6 June 2006: China, France, Germany, Russia, the United Kingdom and the United States (the P5-1 refer to the five permanent members of the UN Security Council and Germany) propose to Iran a framework agreement encouraging Iran to indefinitely suspend its enrichment programme. To allay fears, Iran could create and operate a secret enrichment facility similar to that of Natanz or Fordow, the agreement allows inspections of the entire fuel cycle; for up to 25 years in some establishments. This allows IAEA inspectors to inspect Iranian uranium stockpiles from mining through waste disposal and monitor all centrifuge production facilities. [107] John Kirby, State Department spokesman, replied, „There are no secret agreements between Iran and the IAEA that the P5-1 has not been informed of in detail“ and said, „This type of technical agreement with the IAEA is a matter of standard practice, whether not made public or published in other states, but our experts are familiar and familiar with the content. we would like to talk to Congress in a secret setting. [289] The Center for Arms Control and Non-Proliferation wrote: „The agreement sets out procedural information on how the IAEA will conduct its investigation into the history of Iran`s laminated nuclear program, including the mention of the names of the informants who will be interviewed.
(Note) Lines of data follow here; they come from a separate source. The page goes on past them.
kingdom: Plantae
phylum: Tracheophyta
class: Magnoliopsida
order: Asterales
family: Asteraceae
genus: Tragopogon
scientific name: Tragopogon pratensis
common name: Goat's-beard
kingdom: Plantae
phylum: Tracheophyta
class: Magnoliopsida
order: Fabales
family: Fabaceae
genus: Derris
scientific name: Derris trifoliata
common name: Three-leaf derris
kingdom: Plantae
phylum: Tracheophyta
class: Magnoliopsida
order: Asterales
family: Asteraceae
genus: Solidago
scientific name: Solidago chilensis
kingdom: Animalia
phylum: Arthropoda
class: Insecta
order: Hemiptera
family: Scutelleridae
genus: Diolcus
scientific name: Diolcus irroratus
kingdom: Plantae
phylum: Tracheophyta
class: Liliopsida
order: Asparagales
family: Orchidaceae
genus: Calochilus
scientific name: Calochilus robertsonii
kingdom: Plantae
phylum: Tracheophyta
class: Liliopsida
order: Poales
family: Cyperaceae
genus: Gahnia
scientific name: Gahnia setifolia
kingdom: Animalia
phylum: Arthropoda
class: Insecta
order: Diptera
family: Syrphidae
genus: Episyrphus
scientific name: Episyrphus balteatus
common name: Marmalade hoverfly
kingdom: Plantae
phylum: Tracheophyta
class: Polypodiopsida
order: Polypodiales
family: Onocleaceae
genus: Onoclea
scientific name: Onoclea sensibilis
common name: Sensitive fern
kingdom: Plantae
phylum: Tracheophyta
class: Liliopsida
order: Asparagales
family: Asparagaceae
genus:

Disclosure of this information would compromise these informants and the information it contains. [287] Mark Hibbs of the Nuclear Policy Program at the Carnegie Endowment for International Peace and Thomas Shea, a former IAEA security officer and former head of defence non-proliferation programs at the Pacific Northwest National Laboratory, wrote that the accusations of „secret haircut“ by opponents of the agreement were an „established controversy.“ [89] Hibbs and Shea wrote: „The IAEA has a security agreement with 180 countries. All have similar information protection provisions. Without this, governments would not open their nuclear programs to multilateral surveillance. On 5 August, IAEA Director General Yukiya Amano negotiated the book when he told members of Congress that he could not provide them with the details of the [verification protocol] negotiated by the IAEA with Iran as part of a bilateral „roadmap“.

[89] David Albright, founder and president of the Institute for Science and International Security and former IAEA nuclear inspector, said calls for more transparency regarding the Iran-IAEA agreement were „not inappropriate“ and that „Iran is a great cry for more confidentiality. However, if the IAEA wanted to make it more open, it could do so. [293] Albright also proposed that the United States „clearly and publicly confirm, and Congress should argue through legislation that if Iran does not address the IAEA`s concerns about the previous military dimensions of its nuclear programs, the United States.